Myanmar Diselimuti Ketegangan, Polisi Bubarkan Demonstran Antikudeta

Novi Christiastuti - detikNews
Jumat, 26 Feb 2021 17:55 WIB
Hundreds of pro-democracy protesters march demanding the release of pro-democracy activists in Bangkok, Thailand, Wednesday, Feb. 10, 2021. Protesters demanded the government to step down, the constitution to be amended to make it more democratic and the monarchy be more accountable. (AP Photo/Sakchai Lalit)
Ilustrasi (dok. AP/Sakchai Lalit)
Naypyitaw -

Situasi di kota Yangon, Myanmar, dilanda ketegangan setelah polisi antihuru-hara menempuh tindakan keras dalam membubarkan ratusan demonstran antikudeta. Para demonstran berani melawan polisi yang memperingatkan mereka untuk membubarkan diri.

Seperti dilansir AFP, Jumat (26/2/2021), Myanmar menyaksikan luapan kemarahan dan pembangkangan dari ratusan ribu demonstran yang berkumpul menyerukan pembebasan pemimpin de-facto Aung San Suu Kyi yang ditahan sejak kudeta pada 1 Februari lalu. Demonstran juga menuntut dikembalikannya demokrasi di Myanmar.
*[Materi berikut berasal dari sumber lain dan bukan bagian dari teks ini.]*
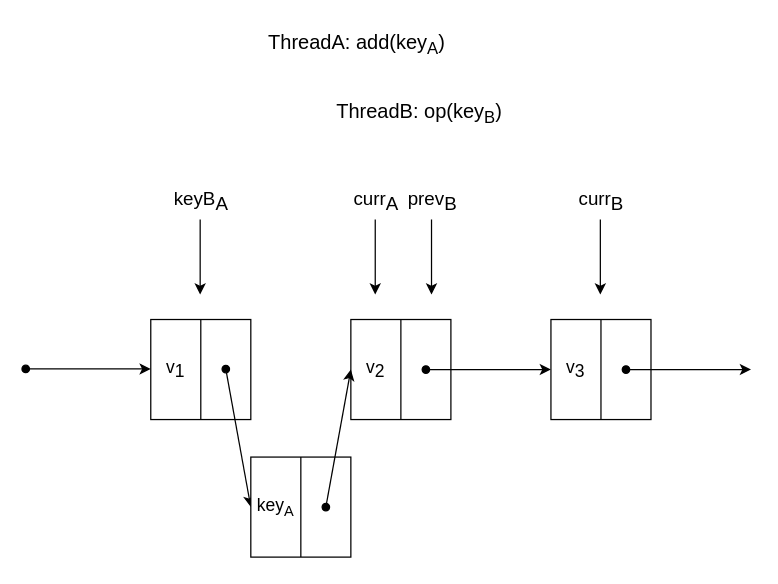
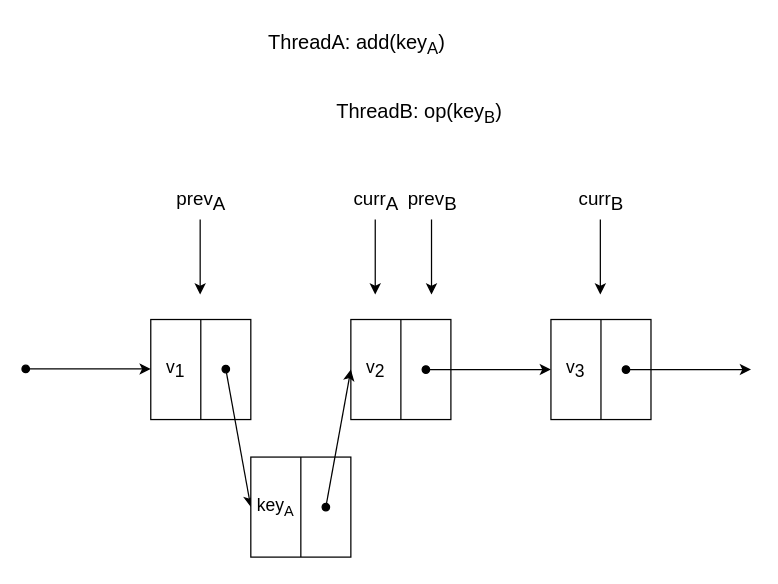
  <mxCell id="0" />
  <mxCell id="1" parent="0" />
  <mxCell id="2" value="" style="whiteSpace=wrap;html=1;aspect=fixed;" vertex="1" parent="1"><mxGeometry x="120" y="255" width="80" height="80" as="geometry" /></mxCell>
  <mxCell id="3" value="" style="endArrow=none;html=1;rounded=0;entryX=0.5;entryY=0;entryDx=0;entryDy=0;exitX=0.5;exitY=1;exitDx=0;exitDy=0;" edge="1" parent="1" source="2" target="2"><mxGeometry width="50" height="50" relative="1" as="geometry"><mxPoint x="360" y="425" as="sourcePoint" /><mxPoint x="410" y="375" as="targetPoint" /></mxGeometry></mxCell>
  <mxCell id="4" value="" style="endArrow=classic;html=1;rounded=0;strokeColor=default;strokeWidth=1;startArrow=oval;startFill=1;entryX=0;entryY=0.5;entryDx=0;entryDy=0;" edge="1" parent="1" target="25"><mxGeometry width="50" height="50" relative="1" as="geometry"><mxPoint x="180" y="294.66" as="sourcePoint" /><mxPoint x="280" y="294.66" as="targetPoint" /></mxGeometry></mxCell>
  <mxCell id="5" value="" style="whiteSpace=wrap;html=1;aspect=fixed;" vertex="1" parent="1"><mxGeometry x="280" y="255" width="80" height="80" as="geometry" /></mxCell>
  <mxCell id="6" value="" style="endArrow=none;html=1;rounded=0;entryX=0.5;entryY=0;entryDx=0;entryDy=0;exitX=0.5;exitY=1;exitDx=0;exitDy=0;" edge="1" parent="1" source="5" target="5"><mxGeometry width="50" height="50" relative="1" as="geometry"><mxPoint x="520" y="425" as="sourcePoint" /><mxPoint x="570" y="375" as="targetPoint" /></mxGeometry></mxCell>
  <mxCell id="7" value="" style="endArrow=classic;html=1;rounded=0;strokeColor=default;strokeWidth=1;startArrow=oval;startFill=1;" edge="1" parent="1"><mxGeometry width="50" height="50" relative="1" as="geometry"><mxPoint x="340" y="295" as="sourcePoint" /><mxPoint x="440" y="295" as="targetPoint" /></mxGeometry></mxCell>
  <mxCell id="8" value="" style="whiteSpace=wrap;html=1;aspect=fixed;" vertex="1" parent="1"><mxGeometry x="440" y="255" width="80" height="80" as="geometry" /></mxCell>
  <mxCell id="9" value="" style="endArrow=none;html=1;rounded=0;entryX=0.5;entryY=0;entryDx=0;entryDy=0;exitX=0.5;exitY=1;exitDx=0;exitDy=0;" edge="1" parent="1" source="8" target="8"><mxGeometry width="50" height="50" relative="1" as="geometry"><mxPoint x="380" y="445" as="sourcePoint" /><mxPoint x="430" y="395" as="targetPoint" /></mxGeometry></mxCell>
  <mxCell id="10" value="" style="endArrow=classic;html=1;rounded=0;strokeColor=default;strokeWidth=1;startArrow=oval;startFill=1;" edge="1" parent="1"><mxGeometry width="50" height="50" relative="1" as="geometry"><mxPoint x="500" y="295" as="sourcePoint" /><mxPoint x="600" y="295" as="targetPoint" /></mxGeometry></mxCell>
  <mxCell id="11" value="" style="endArrow=classic;html=1;rounded=0;strokeColor=default;strokeWidth=1;startArrow=oval;startFill=1;" edge="1" parent="1"><mxGeometry width="50" height="50" relative="1" as="geometry"><mxPoint x="20" y="294.5" as="sourcePoint" /><mxPoint x="120" y="294.5" as="targetPoint" /></mxGeometry></mxCell>
  <mxCell id="12" value="" style="endArrow=classic;html=1;rounded=0;" edge="1" parent="1"><mxGeometry width="50" height="50" relative="1" as="geometry"><mxPoint x="159.5" y="175" as="sourcePoint" /><mxPoint x="159.5" y="235" as="targetPoint" /></mxGeometry></mxCell>
- <mxCell id="13" value="&lt;div style=&quot;font-size: 15px;&quot;&gt;keyB&lt;sub style=&quot;font-size: 15px;&quot;&gt;A&lt;/sub&gt;&lt;/div&gt;" style="text;html=1;align=center;verticalAlign=middle;resizable=0;points=[];autosize=1;strokeColor=none;fillColor=none;fontSize=15;" vertex="1" parent="1"><mxGeometry x="130" y="145" width="60" height="30" as="geometry" /></mxCell>
+ <mxCell id="13" value="&lt;div style=&quot;font-size: 15px;&quot;&gt;prev&lt;sub style=&quot;font-size: 15px;&quot;&gt;A&lt;/sub&gt;&lt;/div&gt;" style="text;html=1;align=center;verticalAlign=middle;resizable=0;points=[];autosize=1;strokeColor=none;fillColor=none;fontSize=15;" vertex="1" parent="1"><mxGeometry x="130" y="145" width="60" height="30" as="geometry" /></mxCell>
  <mxCell id="14" value="" style="endArrow=classic;html=1;rounded=0;" edge="1" parent="1"><mxGeometry width="50" height="50" relative="1" as="geometry"><mxPoint x="299.5" y="175" as="sourcePoint" /><mxPoint x="299.5" y="235" as="targetPoint" /></mxGeometry></mxCell>
  <mxCell id="15" value="&lt;div style=&quot;font-size: 15px;&quot;&gt;&lt;span style=&quot;font-size: 15px;&quot;&gt;curr&lt;/span&gt;&lt;span style=&quot;font-size: 15px;&quot;&gt;&lt;sub style=&quot;font-size: 15px;&quot;&gt;A&lt;/sub&gt;&lt;/span&gt;&lt;/div&gt;" style="text;html=1;align=center;verticalAlign=middle;resizable=0;points=[];autosize=1;strokeColor=none;fillColor=none;fontSize=15;" vertex="1" parent="1"><mxGeometry x="270" y="145" width="60" height="30" as="geometry" /></mxCell>
  <mxCell id="16" value="" style="endArrow=classic;html=1;rounded=0;" edge="1" parent="1"><mxGeometry width="50" height="50" relative="1" as="geometry"><mxPoint x="344.5" y="175" as="sourcePoint" /><mxPoint x="344.5" y="235" as="targetPoint" /></mxGeometry></mxCell>
  <mxCell id="17" value="&lt;div style=&quot;font-size: 15px;&quot;&gt;prev&lt;sub style=&quot;font-size: 15px;&quot;&gt;B&lt;/sub&gt;&lt;/div&gt;" style="text;html=1;align=center;verticalAlign=middle;resizable=0;points=[];autosize=1;strokeColor=none;fillColor=none;fontSize=15;" vertex="1" parent="1"><mxGeometry x="315" y="145" width="60" height="30" as="geometry" /></mxCell>
  <mxCell id="18" value="" style="endArrow=classic;html=1;rounded=0;" edge="1" parent="1"><mxGeometry width="50" height="50" relative="1" as="geometry"><mxPoint x="479.5" y="175" as="sourcePoint" /><mxPoint x="479.5" y="235" as="targetPoint" /></mxGeometry></mxCell>
  <mxCell id="19" value="&lt;div style=&quot;font-size: 15px;&quot;&gt;&lt;span style=&quot;font-size: 15px;&quot;&gt;curr&lt;/span&gt;&lt;span style=&quot;font-size: 15px;&quot;&gt;&lt;sub style=&quot;font-size: 15px;&quot;&gt;B&lt;/sub&gt;&lt;/span&gt;&lt;/div&gt;" style="text;html=1;align=center;verticalAlign=middle;resizable=0;points=[];autosize=1;strokeColor=none;fillColor=none;fontSize=15;" vertex="1" parent="1"><mxGeometry x="450" y="145" width="60" height="30" as="geometry" /></mxCell>
  <mxCell id="20" value="ThreadA: add(key&lt;sub&gt;A&lt;/sub&gt;)" style="text;html=1;align=center;verticalAlign=middle;whiteSpace=wrap;rounded=0;fontSize=16;" vertex="1" parent="1"><mxGeometry x="205" y="20" width="160" height="30" as="geometry" /></mxCell>
  <mxCell id="21" value="ThreadB: op(key&lt;sub&gt;B&lt;/sub&gt;) " style="text;html=1;align=center;verticalAlign=middle;whiteSpace=wrap;rounded=0;fontSize=16;" vertex="1" parent="1"><mxGeometry x="255" y="75" width="160" height="30" as="geometry" /></mxCell>
  <mxCell id="22" value="v&lt;sub style=&quot;font-size: 14px;&quot;&gt;1&lt;/sub&gt;" style="text;html=1;align=center;verticalAlign=middle;whiteSpace=wrap;rounded=0;fontSize=14;" vertex="1" parent="1"><mxGeometry x="110" y="280" width="60" height="30" as="geometry" /></mxCell>
  <mxCell id="23" value="v&lt;sub style=&quot;font-size: 14px;&quot;&gt;2&lt;/sub&gt;" style="text;html=1;align=center;verticalAlign=middle;whiteSpace=wrap;rounded=0;fontSize=14;" vertex="1" parent="1"><mxGeometry x="270" y="280" width="60" height="30" as="geometry" /></mxCell>
  <mxCell id="24" value="v&lt;sub style=&quot;font-size: 14px;&quot;&gt;3&lt;/sub&gt;" style="text;html=1;align=center;verticalAlign=middle;whiteSpace=wrap;rounded=0;fontSize=14;" vertex="1" parent="1"><mxGeometry x="430" y="280" width="60" height="30" as="geometry" /></mxCell>
  <mxCell id="25" value="" style="whiteSpace=wrap;html=1;aspect=fixed;" vertex="1" parent="1"><mxGeometry x="200" y="365" width="80" height="80" as="geometry" /></mxCell>
  <mxCell id="26" value="key&lt;sub&gt;A&lt;/sub&gt;" style="text;html=1;align=center;verticalAlign=middle;whiteSpace=wrap;rounded=0;fontSize=14;" vertex="1" parent="1"><mxGeometry x="190" y="390" width="60" height="30" as="geometry" /></mxCell>
  <mxCell id="27" value="" style="endArrow=classic;html=1;rounded=0;strokeColor=default;strokeWidth=1;startArrow=oval;startFill=1;entryX=0;entryY=0.5;entryDx=0;entryDy=0;" edge="1" parent="1" target="5"><mxGeometry width="50" height="50" relative="1" as="geometry"><mxPoint x="260" y="405" as="sourcePoint" /><mxPoint x="360" y="424.66" as="targetPoint" /></mxGeometry></mxCell>
  <mxCell id="28" value="" style="endArrow=none;html=1;rounded=0;entryX=0.5;entryY=0;entryDx=0;entryDy=0;exitX=0.5;exitY=1;exitDx=0;exitDy=0;" edge="1" parent="1"><mxGeometry width="50" height="50" relative="1" as="geometry"><mxPoint x="240" y="445" as="sourcePoint" /><mxPoint x="240" y="365" as="targetPoint" /></mxGeometry></mxCell>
Di beberapa kota, pasukan keamanan terus meningkatkan penggunaan kekerasan. Namun di pusat komersial Yangon, otoritas setempat cenderung menahan dir, dengan kebanyakan mengandalkan barikade dan kehadiran pasukan keamanan untuk mencegah berkumpulnya demonstran di sekitar area penting dan misi diplomatik setempat.

Namun para demonstran menghindari pembatasan dengan berpindah-pindah lokasi unjuk rasa. Dalam aksi terbaru, mereka mengorganisir aksi di sekitar persimpangan Hledan dan Myaynigone.

Namun pada Jumat (26/2) waktu setempat, polisi antihuru-hara mampu menghadang para demonstran dan memperingatkan mereka untuk membubarkan diri. Dalam aksinya, demonstran lebih banyak duduk dan meneriakkan slogan prodemokrasi.

Sedikitnya dua orang -- salah satunya reporter lepas asal Jepang bernama Yuki Kitazumi -- ditangkap setelah polisi membersihkan lalu lintas yang sibuk di Yangon.

Seorang kolega Kitazumi, Linn Nyan Htun, menuturkan via Facebook bahwa saksi mata menyebut Kitazumi dipukuli di kepala dengan tongkat, namun dia memakai helm pelindung.

Seorang pejabat kepolisian setempat membantah Kitazumi dipukuli, namun dia membenarkan bahwa jurnalis Jepang itu ditahan di kantor polisi setempat dan akan dibebaskan setelah dicatat keterangannya.